The World Bank’s controversial Pandemic Emergency Financing Facility, or PEF, is set to pay out now that “all activation criteria including outbreak size, spread and growth have been met,” according to an update on the institution’s website. The final trigger required to initiate the insurance scheme’s disbursement — an exponential growth rate in low- and middle-income countries where the bank lends — was met on March 31, and the “third-party calculation agent” overseeing the status of those criteria, a risk-modeling company called AIR Worldwide, informed the financing facility’s steering body of that status on April 17. That body, which includes Australia, Germany, Japan, the World Health Organization, UNICEF, the World Bank, and two countries eligible for funding from the International Development Association — currently Haiti and Liberia — will meet to determine how roughly $195.84 million from the insurance bonds and swaps will be allocated to IDA countries. The PEF, which was created after the Ebola epidemic in West Africa, has faced significant criticism in recent years for failing to issue payments during subsequent outbreaks due to its stringent criteria.
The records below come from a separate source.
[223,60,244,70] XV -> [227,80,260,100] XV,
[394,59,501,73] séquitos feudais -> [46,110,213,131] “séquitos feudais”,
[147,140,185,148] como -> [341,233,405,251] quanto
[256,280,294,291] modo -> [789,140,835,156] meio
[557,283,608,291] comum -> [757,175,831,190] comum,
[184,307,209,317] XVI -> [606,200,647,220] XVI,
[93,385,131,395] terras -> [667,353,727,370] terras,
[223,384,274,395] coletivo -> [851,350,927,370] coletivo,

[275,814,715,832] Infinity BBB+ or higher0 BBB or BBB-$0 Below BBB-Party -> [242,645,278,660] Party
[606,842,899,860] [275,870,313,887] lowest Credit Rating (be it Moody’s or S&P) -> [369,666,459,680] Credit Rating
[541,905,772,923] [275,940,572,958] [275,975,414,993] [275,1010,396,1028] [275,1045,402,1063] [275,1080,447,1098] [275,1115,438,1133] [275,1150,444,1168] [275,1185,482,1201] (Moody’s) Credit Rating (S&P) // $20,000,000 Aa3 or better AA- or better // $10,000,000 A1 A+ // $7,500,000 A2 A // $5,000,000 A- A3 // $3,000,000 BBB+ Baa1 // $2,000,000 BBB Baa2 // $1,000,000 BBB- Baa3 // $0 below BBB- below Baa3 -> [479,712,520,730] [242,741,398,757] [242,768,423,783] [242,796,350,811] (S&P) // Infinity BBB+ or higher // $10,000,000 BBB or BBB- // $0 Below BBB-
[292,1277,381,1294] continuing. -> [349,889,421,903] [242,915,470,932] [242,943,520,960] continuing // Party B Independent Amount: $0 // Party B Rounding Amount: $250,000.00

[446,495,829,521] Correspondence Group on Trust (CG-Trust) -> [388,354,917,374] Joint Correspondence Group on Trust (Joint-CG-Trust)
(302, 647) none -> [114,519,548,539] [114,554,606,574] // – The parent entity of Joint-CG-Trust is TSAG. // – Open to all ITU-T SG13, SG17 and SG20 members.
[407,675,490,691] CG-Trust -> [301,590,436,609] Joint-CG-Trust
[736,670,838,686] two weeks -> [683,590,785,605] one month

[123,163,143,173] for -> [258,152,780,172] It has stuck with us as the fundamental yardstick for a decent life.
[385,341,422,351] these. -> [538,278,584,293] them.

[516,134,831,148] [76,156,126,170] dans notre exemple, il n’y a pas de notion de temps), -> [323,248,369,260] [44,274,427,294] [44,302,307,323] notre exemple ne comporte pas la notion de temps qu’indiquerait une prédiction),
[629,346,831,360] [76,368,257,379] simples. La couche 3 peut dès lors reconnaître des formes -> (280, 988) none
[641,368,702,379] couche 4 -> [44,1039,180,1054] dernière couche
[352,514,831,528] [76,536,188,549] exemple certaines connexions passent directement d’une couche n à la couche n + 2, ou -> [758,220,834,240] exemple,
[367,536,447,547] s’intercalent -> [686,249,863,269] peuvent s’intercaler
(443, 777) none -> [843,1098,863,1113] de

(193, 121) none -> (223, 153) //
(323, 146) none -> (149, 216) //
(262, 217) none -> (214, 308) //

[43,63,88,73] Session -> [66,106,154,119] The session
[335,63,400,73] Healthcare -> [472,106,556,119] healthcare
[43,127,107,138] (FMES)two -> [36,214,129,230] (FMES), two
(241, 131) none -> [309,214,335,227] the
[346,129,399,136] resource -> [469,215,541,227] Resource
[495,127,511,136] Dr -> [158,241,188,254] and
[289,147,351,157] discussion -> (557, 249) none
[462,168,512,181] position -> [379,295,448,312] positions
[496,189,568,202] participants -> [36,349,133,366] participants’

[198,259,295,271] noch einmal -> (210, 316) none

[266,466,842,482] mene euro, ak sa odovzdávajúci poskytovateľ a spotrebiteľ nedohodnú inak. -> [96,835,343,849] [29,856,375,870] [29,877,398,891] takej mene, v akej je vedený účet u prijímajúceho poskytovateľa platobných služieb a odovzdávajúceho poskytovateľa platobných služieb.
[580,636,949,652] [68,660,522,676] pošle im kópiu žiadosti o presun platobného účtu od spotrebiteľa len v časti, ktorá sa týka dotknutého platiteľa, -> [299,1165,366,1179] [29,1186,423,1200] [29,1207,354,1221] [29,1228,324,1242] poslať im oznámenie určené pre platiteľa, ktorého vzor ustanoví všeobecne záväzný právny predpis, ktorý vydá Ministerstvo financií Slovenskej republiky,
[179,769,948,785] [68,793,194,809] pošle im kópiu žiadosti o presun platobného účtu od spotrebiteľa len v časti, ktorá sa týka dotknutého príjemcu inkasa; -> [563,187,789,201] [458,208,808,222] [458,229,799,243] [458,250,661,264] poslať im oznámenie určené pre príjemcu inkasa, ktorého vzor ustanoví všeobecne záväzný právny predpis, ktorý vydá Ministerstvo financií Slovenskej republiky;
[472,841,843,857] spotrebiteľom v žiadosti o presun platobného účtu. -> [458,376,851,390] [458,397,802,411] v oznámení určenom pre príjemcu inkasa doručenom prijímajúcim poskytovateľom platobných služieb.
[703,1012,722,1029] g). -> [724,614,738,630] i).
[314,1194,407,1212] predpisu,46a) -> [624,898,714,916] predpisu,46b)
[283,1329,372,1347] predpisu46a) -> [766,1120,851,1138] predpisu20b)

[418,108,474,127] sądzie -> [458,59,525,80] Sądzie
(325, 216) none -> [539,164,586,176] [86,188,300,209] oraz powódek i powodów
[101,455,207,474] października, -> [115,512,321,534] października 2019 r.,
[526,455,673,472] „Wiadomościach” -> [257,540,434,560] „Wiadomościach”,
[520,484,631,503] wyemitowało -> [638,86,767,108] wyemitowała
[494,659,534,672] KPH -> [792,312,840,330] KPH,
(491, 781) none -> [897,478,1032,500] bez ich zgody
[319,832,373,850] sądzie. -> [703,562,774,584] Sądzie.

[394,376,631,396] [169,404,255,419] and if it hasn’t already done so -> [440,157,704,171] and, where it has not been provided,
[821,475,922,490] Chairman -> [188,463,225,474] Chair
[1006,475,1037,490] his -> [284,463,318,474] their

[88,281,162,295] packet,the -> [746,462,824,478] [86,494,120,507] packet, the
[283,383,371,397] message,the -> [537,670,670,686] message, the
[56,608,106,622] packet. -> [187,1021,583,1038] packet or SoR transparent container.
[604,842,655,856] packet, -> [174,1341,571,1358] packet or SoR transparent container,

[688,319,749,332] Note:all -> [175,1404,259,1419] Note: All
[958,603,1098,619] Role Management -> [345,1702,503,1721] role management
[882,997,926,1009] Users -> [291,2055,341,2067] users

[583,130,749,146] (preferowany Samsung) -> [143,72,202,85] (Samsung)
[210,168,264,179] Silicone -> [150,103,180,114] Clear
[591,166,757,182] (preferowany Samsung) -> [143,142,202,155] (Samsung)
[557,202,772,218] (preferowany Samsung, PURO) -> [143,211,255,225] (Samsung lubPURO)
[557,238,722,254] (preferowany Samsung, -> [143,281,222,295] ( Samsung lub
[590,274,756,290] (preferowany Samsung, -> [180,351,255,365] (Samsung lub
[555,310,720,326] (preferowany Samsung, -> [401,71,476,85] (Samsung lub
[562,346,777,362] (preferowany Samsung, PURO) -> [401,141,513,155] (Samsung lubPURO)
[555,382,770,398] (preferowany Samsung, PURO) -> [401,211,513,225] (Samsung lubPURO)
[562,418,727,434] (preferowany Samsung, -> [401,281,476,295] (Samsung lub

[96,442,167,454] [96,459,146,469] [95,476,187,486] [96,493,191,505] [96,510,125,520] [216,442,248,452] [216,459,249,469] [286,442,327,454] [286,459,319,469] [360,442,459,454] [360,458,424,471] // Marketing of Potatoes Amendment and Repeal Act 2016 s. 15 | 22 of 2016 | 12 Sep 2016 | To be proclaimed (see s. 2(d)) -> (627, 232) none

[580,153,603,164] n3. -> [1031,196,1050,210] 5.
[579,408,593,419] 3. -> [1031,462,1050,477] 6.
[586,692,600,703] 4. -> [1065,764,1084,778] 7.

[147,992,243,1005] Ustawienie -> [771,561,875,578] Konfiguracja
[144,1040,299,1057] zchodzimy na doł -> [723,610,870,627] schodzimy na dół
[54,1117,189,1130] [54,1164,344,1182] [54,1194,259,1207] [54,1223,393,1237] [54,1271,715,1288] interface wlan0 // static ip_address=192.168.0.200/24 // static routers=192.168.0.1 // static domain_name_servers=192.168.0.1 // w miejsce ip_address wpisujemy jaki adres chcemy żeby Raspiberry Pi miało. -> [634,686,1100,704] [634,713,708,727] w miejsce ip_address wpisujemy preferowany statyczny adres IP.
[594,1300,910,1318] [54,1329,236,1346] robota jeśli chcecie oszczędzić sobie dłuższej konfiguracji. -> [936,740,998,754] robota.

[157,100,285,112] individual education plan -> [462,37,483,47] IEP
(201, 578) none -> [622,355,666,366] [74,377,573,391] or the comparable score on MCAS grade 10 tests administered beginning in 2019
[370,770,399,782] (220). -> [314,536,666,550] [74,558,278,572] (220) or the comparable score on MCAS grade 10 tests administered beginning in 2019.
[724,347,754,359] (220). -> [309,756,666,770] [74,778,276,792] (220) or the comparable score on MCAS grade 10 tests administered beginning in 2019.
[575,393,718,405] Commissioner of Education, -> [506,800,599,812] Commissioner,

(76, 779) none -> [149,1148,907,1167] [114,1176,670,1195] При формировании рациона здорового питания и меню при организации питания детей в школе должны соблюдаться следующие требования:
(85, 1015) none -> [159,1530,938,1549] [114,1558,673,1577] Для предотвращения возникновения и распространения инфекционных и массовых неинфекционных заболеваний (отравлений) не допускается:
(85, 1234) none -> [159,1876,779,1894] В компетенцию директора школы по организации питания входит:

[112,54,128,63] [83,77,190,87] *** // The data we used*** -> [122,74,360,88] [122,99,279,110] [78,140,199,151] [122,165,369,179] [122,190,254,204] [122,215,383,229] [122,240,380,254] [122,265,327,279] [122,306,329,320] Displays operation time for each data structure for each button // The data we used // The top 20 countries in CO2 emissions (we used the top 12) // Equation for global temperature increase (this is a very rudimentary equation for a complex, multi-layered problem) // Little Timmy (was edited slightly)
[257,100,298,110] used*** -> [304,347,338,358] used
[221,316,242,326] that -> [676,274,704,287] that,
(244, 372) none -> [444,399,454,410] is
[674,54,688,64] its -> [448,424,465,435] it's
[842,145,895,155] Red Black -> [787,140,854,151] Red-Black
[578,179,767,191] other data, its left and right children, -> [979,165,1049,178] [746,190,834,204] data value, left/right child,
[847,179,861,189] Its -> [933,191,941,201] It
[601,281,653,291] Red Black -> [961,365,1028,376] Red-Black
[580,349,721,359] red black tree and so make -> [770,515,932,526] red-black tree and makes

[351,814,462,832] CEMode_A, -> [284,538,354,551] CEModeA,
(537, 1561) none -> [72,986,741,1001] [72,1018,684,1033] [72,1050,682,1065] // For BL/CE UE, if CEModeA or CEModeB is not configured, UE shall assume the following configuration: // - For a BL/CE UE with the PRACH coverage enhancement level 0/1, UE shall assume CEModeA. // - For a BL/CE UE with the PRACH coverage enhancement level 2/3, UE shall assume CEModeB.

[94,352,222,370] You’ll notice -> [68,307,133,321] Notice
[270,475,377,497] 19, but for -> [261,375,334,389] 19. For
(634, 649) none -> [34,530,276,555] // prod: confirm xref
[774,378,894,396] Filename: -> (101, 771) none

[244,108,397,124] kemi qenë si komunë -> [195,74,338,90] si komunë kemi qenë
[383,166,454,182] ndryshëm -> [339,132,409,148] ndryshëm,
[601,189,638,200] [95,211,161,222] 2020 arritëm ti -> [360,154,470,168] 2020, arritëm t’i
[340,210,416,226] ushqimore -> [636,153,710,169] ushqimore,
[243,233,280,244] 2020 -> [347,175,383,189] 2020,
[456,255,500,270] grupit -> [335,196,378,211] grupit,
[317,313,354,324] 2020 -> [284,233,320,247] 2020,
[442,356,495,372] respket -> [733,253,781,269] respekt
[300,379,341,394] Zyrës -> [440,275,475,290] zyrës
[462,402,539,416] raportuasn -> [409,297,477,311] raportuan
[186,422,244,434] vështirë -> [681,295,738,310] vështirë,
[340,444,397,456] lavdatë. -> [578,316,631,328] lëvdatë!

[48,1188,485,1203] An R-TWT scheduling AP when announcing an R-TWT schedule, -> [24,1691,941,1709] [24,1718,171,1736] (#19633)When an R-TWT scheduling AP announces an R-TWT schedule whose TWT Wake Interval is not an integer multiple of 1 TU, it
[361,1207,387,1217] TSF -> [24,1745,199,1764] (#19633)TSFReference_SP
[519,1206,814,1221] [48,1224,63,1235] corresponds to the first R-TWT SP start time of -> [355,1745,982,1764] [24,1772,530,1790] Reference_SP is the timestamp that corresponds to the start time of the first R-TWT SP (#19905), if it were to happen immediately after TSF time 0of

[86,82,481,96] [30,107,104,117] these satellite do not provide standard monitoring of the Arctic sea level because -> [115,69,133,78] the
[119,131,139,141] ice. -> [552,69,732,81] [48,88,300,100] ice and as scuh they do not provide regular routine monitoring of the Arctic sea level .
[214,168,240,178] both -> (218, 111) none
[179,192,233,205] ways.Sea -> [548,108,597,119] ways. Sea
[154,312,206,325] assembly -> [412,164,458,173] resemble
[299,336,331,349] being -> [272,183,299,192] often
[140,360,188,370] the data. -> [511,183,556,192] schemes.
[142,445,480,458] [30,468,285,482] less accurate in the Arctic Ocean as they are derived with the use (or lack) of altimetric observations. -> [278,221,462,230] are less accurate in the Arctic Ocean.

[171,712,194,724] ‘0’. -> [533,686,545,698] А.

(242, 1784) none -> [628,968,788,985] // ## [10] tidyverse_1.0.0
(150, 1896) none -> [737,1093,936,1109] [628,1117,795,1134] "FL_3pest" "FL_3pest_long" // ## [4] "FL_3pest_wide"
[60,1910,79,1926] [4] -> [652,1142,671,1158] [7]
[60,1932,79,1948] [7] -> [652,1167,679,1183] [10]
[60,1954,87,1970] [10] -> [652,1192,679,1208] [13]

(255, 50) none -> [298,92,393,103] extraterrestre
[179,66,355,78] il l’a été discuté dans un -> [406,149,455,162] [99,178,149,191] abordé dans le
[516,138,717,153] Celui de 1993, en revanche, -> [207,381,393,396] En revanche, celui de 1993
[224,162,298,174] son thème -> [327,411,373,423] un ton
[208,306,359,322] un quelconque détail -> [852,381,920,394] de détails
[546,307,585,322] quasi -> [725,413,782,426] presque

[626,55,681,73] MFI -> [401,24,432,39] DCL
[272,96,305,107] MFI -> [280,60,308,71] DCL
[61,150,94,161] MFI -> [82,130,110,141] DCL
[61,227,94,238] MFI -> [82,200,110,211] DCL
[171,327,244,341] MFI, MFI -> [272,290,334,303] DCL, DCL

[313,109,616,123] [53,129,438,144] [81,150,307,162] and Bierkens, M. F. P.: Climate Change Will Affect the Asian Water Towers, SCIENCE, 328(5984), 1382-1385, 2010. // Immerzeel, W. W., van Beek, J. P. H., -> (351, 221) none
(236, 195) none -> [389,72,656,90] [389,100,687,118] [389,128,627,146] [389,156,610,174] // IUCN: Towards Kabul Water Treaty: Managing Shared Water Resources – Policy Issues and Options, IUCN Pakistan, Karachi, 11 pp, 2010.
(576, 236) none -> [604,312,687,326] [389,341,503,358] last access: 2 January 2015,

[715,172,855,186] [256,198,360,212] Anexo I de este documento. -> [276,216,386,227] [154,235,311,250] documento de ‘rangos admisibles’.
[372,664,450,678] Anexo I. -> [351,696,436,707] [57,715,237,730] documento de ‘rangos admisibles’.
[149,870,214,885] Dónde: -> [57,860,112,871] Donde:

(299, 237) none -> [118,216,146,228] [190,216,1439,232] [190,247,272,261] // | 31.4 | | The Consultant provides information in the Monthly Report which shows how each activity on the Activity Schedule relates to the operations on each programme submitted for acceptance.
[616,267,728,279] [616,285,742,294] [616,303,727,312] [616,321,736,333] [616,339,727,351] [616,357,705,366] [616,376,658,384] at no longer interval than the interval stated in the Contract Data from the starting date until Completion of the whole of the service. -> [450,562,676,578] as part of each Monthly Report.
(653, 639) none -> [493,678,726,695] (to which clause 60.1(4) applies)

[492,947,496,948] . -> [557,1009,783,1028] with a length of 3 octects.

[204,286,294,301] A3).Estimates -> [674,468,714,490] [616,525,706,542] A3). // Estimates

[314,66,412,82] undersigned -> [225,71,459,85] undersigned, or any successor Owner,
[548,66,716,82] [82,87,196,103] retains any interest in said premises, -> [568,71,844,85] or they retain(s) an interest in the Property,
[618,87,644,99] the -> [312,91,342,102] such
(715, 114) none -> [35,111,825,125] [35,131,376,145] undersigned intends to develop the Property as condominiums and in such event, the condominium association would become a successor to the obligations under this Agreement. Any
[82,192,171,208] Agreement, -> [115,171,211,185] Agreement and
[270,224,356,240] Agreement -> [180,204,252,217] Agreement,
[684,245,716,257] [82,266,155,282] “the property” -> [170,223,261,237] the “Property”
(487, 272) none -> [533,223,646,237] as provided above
Development funding experts are shying away from making predictions about what the future holds for international aid levels. Last week, the Organisation for Economic Co-operation and Development released figures for 2019 official development assistance funding and found that 30 of the world’s top donors increased their ODA spending by 1.4% to $152.8 billion. The OECD called on donors to maintain their assistance levels in the face of the COVID-19 pandemic, but members of the international body cautioned that with numerous countries facing their own domestic crises, the future is hard to predict. “Everybody wants to know what is going to happen to ODA levels in 2020 and beyond, and I must be very, very honest with you, the answer is: We simply do not know,” said Susanna Moorehead, chair of the OECD Development Assistance Committee. Moorehead noted that some OECD countries set their development assistance levels as a percentage of gross national income, and with GNI expected to decrease in most places, ODA levels would likely follow. In light of the pandemic, donor countries need to “move beyond merely protecting current aid budgets,” said Jan van de Poel, policy and advocacy manager at the European Network on Debt and Development.